(Data excerpts)
+-------+
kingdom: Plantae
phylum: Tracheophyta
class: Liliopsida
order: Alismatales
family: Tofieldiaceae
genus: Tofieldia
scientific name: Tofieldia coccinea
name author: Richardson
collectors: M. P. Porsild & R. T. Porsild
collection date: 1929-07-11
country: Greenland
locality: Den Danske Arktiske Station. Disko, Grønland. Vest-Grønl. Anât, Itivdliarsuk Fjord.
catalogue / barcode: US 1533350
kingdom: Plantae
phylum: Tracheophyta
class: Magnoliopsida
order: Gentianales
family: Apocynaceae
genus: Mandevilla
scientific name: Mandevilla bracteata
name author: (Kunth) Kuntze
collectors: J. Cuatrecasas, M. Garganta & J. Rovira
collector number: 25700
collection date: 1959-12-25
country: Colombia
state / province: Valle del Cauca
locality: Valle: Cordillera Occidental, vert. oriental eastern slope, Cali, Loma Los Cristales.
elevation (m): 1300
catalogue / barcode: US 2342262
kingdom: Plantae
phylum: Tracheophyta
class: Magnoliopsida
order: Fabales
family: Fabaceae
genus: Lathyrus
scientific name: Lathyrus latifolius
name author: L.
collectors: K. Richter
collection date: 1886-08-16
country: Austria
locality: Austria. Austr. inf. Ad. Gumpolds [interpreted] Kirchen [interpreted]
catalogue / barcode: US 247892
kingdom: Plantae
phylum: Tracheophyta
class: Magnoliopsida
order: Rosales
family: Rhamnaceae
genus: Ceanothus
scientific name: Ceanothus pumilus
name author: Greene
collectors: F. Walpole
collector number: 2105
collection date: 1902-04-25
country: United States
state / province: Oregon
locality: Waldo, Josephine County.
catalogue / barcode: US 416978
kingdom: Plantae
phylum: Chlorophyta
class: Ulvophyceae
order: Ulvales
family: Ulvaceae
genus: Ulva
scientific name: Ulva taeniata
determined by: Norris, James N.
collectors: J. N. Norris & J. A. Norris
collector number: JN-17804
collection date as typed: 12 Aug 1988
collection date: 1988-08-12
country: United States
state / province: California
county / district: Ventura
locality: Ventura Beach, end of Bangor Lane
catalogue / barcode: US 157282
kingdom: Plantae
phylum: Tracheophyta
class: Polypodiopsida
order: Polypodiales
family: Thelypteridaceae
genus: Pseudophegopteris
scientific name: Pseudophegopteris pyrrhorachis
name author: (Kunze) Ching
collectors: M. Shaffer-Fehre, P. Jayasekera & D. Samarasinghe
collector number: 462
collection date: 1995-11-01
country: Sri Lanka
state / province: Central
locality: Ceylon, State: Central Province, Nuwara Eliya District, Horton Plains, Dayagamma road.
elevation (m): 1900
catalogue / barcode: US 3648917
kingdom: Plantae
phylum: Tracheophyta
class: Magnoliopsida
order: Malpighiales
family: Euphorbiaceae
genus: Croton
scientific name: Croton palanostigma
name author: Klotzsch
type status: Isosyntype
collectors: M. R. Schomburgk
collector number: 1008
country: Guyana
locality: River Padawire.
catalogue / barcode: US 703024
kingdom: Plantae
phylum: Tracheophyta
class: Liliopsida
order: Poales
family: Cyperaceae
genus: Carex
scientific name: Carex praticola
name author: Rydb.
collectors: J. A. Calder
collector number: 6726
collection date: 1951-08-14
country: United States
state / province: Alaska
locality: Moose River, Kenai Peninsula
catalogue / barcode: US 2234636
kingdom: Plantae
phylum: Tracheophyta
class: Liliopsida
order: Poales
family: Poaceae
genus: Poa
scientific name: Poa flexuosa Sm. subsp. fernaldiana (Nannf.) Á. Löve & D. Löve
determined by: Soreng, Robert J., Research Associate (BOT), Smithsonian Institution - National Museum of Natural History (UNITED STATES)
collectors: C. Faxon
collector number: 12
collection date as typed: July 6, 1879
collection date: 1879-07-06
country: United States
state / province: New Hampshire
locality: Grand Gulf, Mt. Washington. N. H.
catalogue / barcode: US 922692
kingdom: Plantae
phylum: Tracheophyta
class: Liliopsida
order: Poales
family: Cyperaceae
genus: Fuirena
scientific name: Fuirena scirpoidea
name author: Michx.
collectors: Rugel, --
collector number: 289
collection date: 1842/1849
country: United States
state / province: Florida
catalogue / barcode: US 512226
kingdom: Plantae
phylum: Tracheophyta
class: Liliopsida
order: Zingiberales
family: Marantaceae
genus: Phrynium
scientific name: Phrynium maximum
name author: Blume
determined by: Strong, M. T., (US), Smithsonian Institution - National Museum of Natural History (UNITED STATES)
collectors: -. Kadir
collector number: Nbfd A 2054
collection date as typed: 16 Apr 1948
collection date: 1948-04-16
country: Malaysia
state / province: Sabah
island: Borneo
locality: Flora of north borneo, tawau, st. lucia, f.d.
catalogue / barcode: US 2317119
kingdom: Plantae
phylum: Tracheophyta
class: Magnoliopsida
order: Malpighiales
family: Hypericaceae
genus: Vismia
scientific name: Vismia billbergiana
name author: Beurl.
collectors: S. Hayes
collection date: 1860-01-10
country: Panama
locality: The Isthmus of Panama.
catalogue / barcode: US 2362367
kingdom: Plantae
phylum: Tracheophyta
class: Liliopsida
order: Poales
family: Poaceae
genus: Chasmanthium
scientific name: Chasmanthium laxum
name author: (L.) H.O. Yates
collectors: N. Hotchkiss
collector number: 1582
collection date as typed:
+-------+
(Exercise requirements) Starting at the beginning of the data and ending at the line containing "catalogue / barcode: US 1533350", write those lines out again with "locality" changed to "site" and everything else left the same.

(Final result)
kingdom: Plantae
phylum: Tracheophyta
class: Liliopsida
order: Alismatales
family: Tofieldiaceae
genus: Tofieldia
scientific name: Tofieldia coccinea
name author: Richardson
collectors: M. P. Porsild & R. T. Porsild
collection date: 1929-07-11
country: Greenland
site: Den Danske Arktiske Station. Disko, Grønland. Vest-Grønl. Anât, Itivdliarsuk Fjord.
catalogue / barcode: US 1533350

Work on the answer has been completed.